- **Prompt**
Give the records again word for word. Leave every picture out.

::::::::

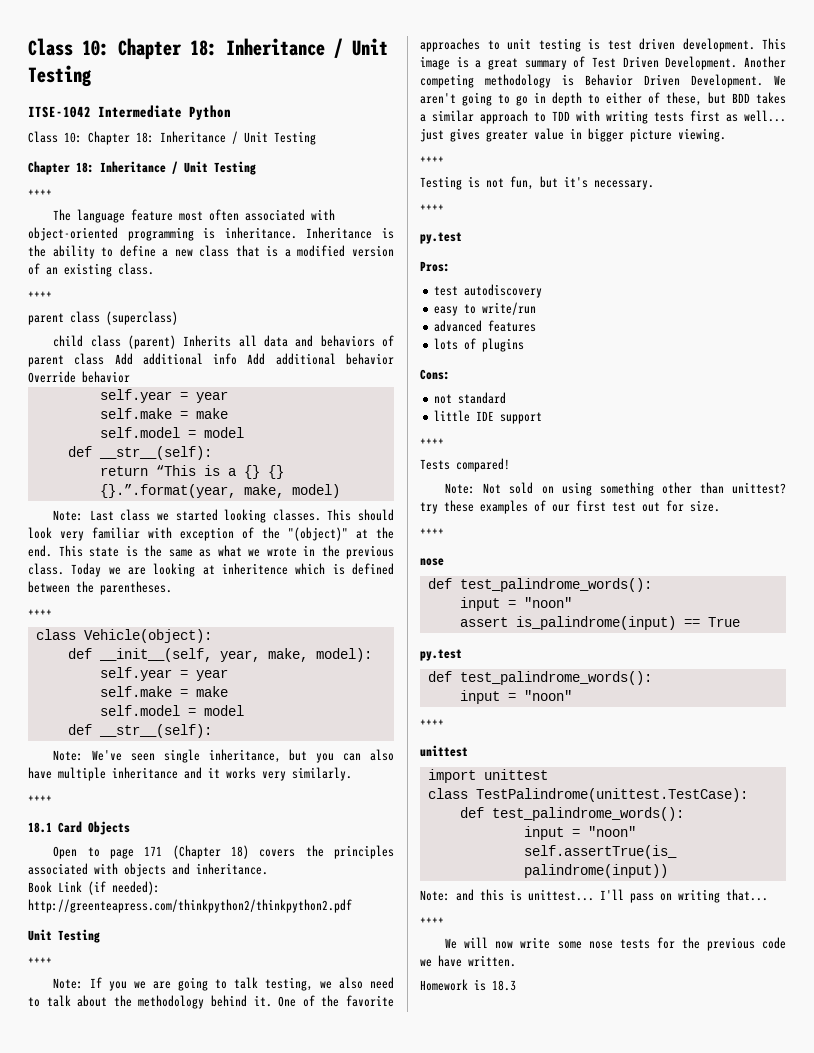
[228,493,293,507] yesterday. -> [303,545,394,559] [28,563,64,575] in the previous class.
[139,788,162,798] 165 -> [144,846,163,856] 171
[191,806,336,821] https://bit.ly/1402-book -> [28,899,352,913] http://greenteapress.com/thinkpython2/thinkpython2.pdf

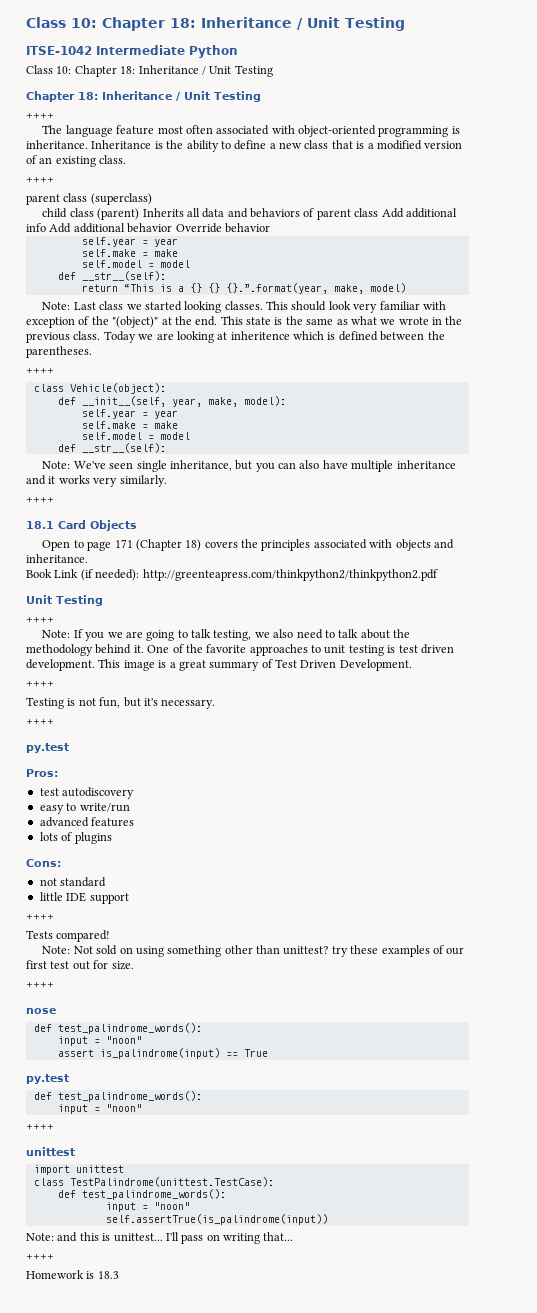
[744,56,786,68] [420,74,786,88] [420,92,786,106] [420,110,786,124] [420,128,726,142] Another competing methodology is Behavior Driven Development. We aren't going to go in depth to either of these, but BDD takes a similar approach to TDD with writing tests first as well... just gives greater value in bigger picture viewing. -> (412, 665) none
[445,937,786,951] [420,955,516,967] // We will now write some nose tests for the previous code we have written. -> (54, 1257) none

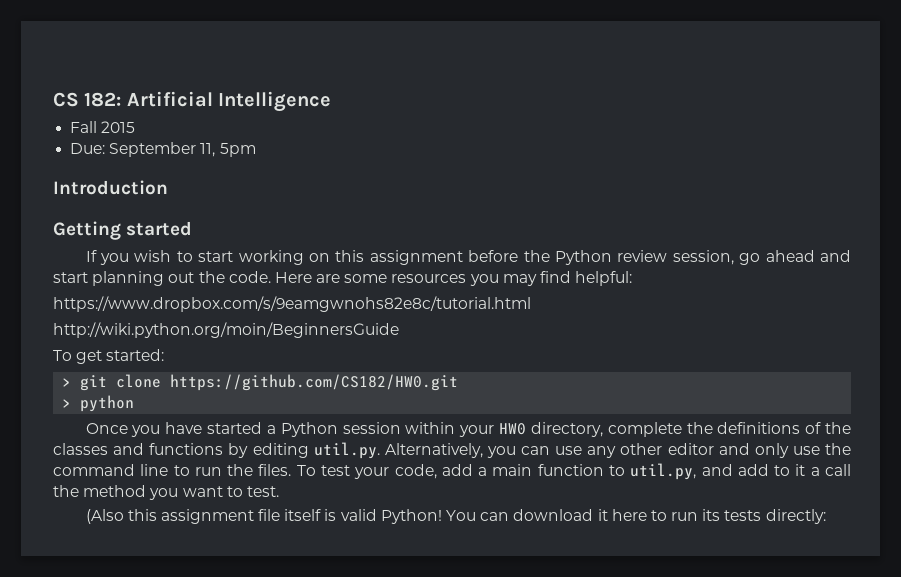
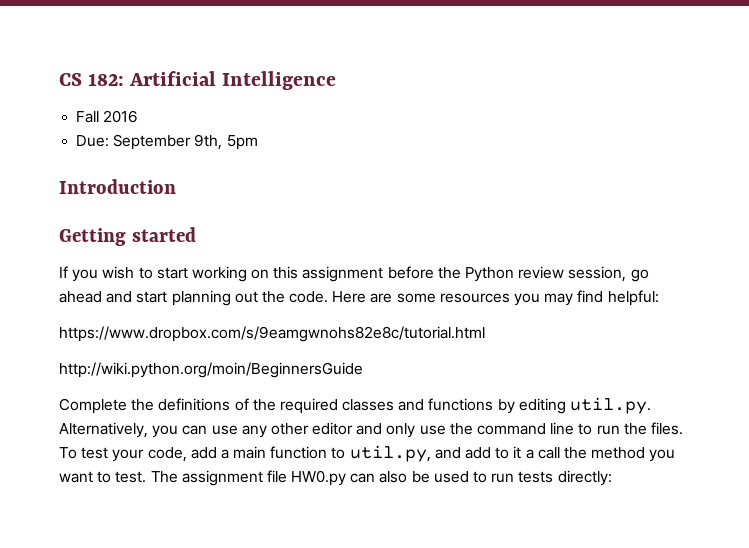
[101,121,136,133] 2015 -> [103,110,139,123] 2016
[200,143,216,157] 11, -> [194,134,223,150] 9th,
[53,349,165,364] [62,374,459,391] [62,395,135,412] [85,422,682,437] To get started: // > git clone https://github.com/CS182/HW0.git // > python // Once you have started a Python session within your HW0 directory, complete -> [59,398,127,414] Complete
(851, 428) none -> [279,398,338,414] required
[85,509,721,524] // (Also this assignment file itself is valid Python! You can download it here to run its -> [150,470,515,486] The assignment file HW0.py can also be used to run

::::::::

- **Response**
[228,493,293,507] yesterday. -> [303,545,394,559] [28,563,64,575] in the previous class.
[139,788,162,798] 165 -> [144,846,163,856] 171
[191,806,336,821] https://bit.ly/1402-book -> [28,899,352,913] http://greenteapress.com/thinkpython2/thinkpython2.pdf

[744,56,786,68] [420,74,786,88] [420,92,786,106] [420,110,786,124] [420,128,726,142] Another competing methodology is Behavior Driven Development. We aren't going to go in depth to either of these, but BDD takes a similar approach to TDD with writing tests first as well... just gives greater value in bigger picture viewing. -> (412, 665) none
[445,937,786,951] [420,955,516,967] // We will now write some nose tests for the previous code we have written. -> (54, 1257) none

[101,121,136,133] 2015 -> [103,110,139,123] 2016
[200,143,216,157] 11, -> [194,134,223,150] 9th,
[53,349,165,364] [62,374,459,391] [62,395,135,412] [85,422,682,437] To get started: // > git clone https://github.com/CS182/HW0.git // > python // Once you have started a Python session within your HW0 directory, complete -> [59,398,127,414] Complete
(851, 428) none -> [279,398,338,414] required
[85,509,721,524] // (Also this assignment file itself is valid Python! You can download it here to run its -> [150,470,515,486] The assignment file HW0.py can also be used to run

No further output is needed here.